Work order
Locate each line in the records containing "moved". Copy it.

Exercise materials
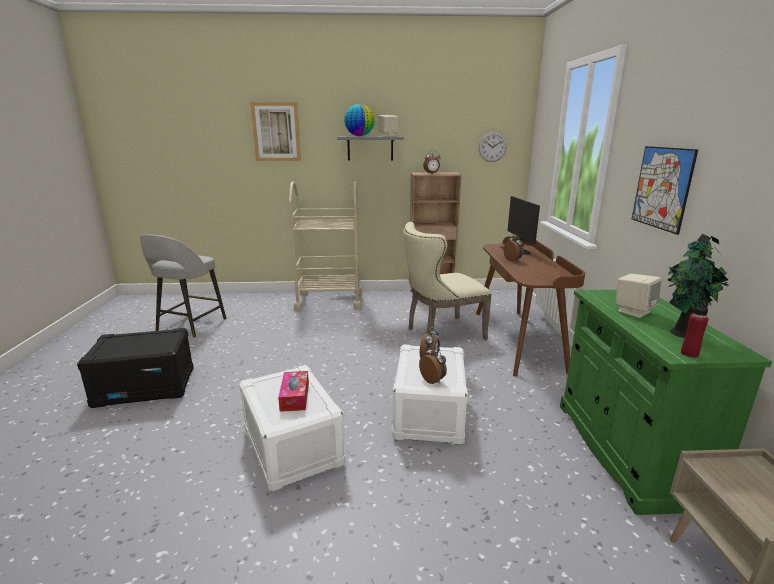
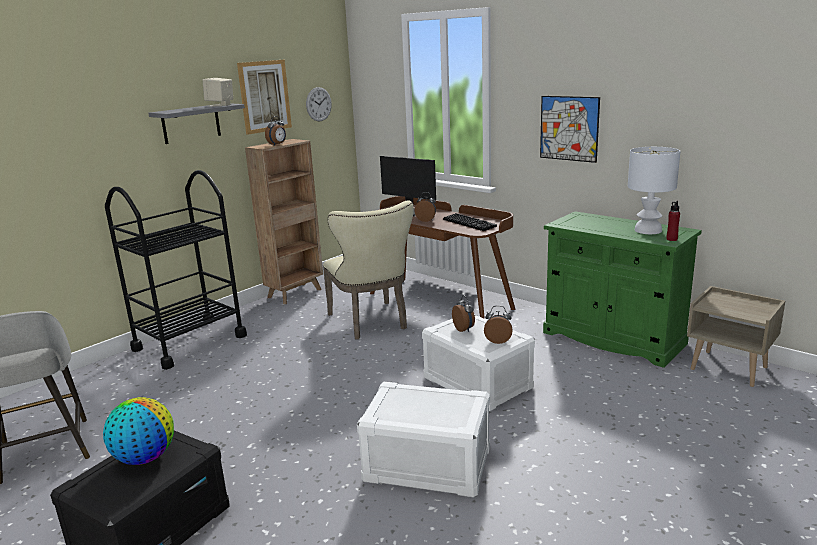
camera: 45 degrees left, 0 degrees up
picture [250,102,301,161] -> picture moved to [237,60,292,135]
tissue box [278,371,309,412] -> none
beige cart [289,181,362,310] -> black cart [105,170,247,370]
globe [344,104,374,136] -> globe moved to [103,397,174,465]
beige chair [403,222,492,340] -> beige chair turned 45 degrees counterclockwise [323,200,414,339]
beige speaker [615,274,662,318] -> none
potted plant [668,234,729,338] -> white table lamp [628,147,680,234]
none -> keyboard [443,213,497,231]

Answer below
picture [250,102,301,161] -> picture moved to [237,60,292,135]
globe [344,104,374,136] -> globe moved to [103,397,174,465]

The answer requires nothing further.